The New Economics of E-Commerce Scale
I’ve been getting up to speed on the latest in e-commerce as I help a friend with his new company. The game has changed a lot since I was actively in the space. Two big things have jumped out at me so far.
First, AI is drastically changing e-commerce. Each person can do more, and AI can handle some tasks, so fewer people are needed to run an e-commerce company. I’ve heard that some large, branded e-commerce companies are running with only 8% of their revenue going toward SG&A expenses. That’s extremely low. AI is also changing marketing. Companies can produce ad creative faster, creating and testing more ads in less time without having to substantially increase overhead.

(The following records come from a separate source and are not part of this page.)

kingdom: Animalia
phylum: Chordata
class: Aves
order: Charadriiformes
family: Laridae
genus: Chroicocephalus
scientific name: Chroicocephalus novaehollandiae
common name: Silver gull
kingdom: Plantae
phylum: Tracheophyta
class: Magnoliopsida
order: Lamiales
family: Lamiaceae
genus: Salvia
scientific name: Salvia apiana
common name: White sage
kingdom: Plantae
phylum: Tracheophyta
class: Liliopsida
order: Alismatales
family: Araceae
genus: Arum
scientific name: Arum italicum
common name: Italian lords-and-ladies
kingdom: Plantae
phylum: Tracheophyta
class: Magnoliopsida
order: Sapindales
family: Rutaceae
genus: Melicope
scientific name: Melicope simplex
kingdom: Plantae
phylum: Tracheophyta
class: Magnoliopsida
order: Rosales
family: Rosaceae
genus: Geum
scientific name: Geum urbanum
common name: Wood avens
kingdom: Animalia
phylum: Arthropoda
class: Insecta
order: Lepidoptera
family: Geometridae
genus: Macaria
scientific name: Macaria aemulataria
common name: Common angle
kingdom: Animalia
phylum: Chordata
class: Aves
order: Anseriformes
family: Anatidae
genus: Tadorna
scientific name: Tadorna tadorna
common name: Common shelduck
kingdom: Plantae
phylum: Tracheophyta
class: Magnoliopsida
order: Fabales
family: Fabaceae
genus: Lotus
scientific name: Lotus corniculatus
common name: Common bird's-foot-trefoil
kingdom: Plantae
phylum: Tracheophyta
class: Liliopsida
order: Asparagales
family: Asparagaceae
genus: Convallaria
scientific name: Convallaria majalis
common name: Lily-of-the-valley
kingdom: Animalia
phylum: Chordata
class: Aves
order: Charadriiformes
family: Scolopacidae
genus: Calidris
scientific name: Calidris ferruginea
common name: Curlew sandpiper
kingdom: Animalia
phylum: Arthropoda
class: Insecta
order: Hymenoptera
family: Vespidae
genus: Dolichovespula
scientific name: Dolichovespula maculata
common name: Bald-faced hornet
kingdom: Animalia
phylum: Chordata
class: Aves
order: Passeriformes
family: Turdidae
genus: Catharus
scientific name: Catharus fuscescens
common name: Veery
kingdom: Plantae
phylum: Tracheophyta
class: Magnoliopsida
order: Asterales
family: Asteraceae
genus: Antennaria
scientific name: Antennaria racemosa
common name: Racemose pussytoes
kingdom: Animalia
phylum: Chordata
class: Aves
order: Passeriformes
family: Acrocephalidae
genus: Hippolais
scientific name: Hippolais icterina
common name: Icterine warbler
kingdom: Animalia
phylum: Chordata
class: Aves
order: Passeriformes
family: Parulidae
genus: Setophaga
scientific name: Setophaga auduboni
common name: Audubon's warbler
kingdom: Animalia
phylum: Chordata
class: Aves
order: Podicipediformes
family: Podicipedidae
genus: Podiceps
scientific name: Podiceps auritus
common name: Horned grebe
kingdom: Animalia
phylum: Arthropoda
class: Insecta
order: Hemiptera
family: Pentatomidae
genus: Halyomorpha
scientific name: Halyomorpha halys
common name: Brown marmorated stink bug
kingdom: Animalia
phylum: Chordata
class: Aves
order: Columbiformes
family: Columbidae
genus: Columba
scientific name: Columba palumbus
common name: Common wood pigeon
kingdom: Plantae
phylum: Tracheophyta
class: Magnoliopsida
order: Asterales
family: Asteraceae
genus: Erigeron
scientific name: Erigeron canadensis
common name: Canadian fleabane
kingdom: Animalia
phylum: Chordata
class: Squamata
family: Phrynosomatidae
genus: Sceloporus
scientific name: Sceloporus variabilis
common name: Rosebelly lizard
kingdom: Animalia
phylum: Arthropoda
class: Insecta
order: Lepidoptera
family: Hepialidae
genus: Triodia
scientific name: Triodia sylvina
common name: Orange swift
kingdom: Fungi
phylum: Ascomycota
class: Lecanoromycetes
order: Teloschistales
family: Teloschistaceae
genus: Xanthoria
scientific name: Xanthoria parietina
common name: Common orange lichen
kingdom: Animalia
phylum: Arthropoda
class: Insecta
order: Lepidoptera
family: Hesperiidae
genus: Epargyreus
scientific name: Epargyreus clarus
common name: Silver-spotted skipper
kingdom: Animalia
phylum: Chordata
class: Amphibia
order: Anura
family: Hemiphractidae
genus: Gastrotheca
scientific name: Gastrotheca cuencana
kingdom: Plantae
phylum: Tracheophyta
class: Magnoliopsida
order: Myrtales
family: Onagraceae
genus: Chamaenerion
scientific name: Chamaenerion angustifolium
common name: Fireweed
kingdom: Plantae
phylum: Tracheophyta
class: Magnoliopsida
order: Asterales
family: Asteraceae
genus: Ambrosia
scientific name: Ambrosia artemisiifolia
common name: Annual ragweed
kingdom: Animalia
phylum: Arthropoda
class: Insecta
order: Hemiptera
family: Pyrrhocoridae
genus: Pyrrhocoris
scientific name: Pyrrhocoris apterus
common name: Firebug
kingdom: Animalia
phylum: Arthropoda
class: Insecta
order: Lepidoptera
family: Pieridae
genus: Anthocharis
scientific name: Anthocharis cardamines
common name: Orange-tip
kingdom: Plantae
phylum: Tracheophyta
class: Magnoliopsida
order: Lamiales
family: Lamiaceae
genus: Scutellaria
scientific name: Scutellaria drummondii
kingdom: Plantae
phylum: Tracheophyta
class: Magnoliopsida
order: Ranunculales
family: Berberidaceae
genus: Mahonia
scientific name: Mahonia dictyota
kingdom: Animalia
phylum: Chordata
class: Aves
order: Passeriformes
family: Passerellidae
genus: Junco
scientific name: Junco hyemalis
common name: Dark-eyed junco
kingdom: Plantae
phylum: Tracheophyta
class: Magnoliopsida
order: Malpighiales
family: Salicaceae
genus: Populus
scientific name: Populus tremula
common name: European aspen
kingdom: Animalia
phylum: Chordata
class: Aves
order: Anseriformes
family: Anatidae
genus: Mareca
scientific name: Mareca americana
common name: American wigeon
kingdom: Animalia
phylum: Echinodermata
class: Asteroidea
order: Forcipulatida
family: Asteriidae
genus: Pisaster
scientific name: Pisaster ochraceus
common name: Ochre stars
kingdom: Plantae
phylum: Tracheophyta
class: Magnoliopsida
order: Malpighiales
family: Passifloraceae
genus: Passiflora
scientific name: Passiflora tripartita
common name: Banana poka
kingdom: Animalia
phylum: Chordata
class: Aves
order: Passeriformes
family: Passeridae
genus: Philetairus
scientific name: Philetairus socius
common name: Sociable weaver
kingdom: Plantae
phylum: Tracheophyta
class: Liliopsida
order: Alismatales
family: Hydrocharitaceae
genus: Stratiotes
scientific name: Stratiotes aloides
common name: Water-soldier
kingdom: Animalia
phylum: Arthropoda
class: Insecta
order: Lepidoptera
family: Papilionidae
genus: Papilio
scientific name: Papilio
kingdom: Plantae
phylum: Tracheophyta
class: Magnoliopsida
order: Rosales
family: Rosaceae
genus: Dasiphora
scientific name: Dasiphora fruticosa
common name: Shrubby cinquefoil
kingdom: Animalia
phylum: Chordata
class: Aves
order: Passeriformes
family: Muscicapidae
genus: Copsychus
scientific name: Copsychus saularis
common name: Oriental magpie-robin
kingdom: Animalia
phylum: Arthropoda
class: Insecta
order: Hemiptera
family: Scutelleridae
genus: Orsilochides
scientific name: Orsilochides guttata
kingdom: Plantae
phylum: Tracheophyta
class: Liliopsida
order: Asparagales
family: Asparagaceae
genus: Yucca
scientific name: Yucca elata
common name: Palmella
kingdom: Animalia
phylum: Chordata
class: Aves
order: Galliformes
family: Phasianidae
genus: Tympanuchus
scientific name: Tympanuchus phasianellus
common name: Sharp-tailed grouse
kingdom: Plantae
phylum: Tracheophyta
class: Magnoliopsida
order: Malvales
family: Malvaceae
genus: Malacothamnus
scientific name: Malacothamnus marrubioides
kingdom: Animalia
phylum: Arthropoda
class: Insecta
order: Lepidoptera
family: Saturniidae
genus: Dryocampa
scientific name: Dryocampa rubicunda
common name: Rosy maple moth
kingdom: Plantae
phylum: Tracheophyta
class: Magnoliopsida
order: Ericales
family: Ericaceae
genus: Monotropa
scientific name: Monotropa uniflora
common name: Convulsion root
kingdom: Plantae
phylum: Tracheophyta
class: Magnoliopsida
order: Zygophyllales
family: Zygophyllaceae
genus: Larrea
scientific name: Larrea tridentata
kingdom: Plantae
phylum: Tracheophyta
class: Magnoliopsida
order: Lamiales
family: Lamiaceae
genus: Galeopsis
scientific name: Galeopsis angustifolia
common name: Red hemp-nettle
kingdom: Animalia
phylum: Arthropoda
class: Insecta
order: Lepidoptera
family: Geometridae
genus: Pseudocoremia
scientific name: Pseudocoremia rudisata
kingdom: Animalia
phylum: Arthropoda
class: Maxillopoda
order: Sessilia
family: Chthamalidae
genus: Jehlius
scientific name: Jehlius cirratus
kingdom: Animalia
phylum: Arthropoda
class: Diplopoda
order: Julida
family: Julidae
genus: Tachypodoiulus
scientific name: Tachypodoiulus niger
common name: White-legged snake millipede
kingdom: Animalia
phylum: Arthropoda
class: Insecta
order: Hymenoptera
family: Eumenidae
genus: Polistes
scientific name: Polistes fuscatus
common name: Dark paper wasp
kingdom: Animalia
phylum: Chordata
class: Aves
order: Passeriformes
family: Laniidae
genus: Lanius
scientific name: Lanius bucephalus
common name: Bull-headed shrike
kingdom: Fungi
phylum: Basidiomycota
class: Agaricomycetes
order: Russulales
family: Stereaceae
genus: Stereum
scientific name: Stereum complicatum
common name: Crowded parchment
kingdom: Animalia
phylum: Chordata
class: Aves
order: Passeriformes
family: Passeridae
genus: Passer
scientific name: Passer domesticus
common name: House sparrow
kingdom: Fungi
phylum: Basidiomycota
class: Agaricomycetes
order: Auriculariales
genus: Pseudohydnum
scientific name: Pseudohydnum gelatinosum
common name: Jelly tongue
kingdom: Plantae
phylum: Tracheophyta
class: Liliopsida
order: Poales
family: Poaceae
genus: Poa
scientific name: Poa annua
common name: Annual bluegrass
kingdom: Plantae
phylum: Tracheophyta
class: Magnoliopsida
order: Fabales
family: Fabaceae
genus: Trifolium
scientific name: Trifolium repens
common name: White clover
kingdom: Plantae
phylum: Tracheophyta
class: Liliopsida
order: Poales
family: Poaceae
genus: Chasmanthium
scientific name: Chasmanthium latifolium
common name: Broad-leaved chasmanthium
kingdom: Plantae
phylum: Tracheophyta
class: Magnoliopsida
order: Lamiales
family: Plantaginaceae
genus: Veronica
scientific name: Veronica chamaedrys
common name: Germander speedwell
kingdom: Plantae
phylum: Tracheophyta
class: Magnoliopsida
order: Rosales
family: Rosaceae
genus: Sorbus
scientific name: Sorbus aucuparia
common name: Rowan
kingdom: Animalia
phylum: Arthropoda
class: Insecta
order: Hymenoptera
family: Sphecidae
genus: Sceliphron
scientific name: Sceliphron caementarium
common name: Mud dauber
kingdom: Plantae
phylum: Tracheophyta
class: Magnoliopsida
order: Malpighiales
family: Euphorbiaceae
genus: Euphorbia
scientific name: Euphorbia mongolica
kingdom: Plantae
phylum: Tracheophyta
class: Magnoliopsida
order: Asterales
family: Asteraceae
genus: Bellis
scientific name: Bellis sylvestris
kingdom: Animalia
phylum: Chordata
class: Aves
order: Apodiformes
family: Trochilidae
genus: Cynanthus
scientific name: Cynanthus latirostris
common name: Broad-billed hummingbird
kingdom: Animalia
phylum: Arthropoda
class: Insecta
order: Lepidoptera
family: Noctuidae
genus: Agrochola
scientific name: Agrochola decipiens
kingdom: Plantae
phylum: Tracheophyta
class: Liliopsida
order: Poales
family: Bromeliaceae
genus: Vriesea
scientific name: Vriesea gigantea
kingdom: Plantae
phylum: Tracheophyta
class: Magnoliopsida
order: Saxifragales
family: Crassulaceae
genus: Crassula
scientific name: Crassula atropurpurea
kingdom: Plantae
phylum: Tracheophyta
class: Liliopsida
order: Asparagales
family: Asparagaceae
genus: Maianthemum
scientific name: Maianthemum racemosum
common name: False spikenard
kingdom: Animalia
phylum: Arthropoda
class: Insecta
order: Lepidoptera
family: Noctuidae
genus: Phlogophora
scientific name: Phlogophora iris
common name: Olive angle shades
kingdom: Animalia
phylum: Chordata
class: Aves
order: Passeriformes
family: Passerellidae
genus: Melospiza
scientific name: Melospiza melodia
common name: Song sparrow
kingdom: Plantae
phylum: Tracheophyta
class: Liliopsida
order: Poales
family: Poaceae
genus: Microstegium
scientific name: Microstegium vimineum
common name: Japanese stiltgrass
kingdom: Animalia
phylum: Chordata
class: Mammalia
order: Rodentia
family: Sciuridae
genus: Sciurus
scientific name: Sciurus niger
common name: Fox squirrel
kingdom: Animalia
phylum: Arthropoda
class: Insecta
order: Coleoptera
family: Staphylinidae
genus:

Next, a ton of branded e-commerce companies are doing over $100 million in annual revenue. Companies’ ability to drive awareness and sales has drastically changed with platforms like TikTok Shops. And it’s easier for companies to scale functions such as importing, warehousing, and fulfillment on a dime through platforms like Flexport, FBA, and FBT. The result of all this is rapid scale for some companies. When I was first starting in e‑commerce, it would take well over a decade to reach $100 million in revenue. That’s if it ever happened; it was rare, with only a handful of brands achieving it after a decade or two of grinding. Now companies can hit those numbers in two or three years!
Overall, I’m learning that the world of e-commerce is transformed. The new class of e‑commerce companies is doing more with less and going further faster.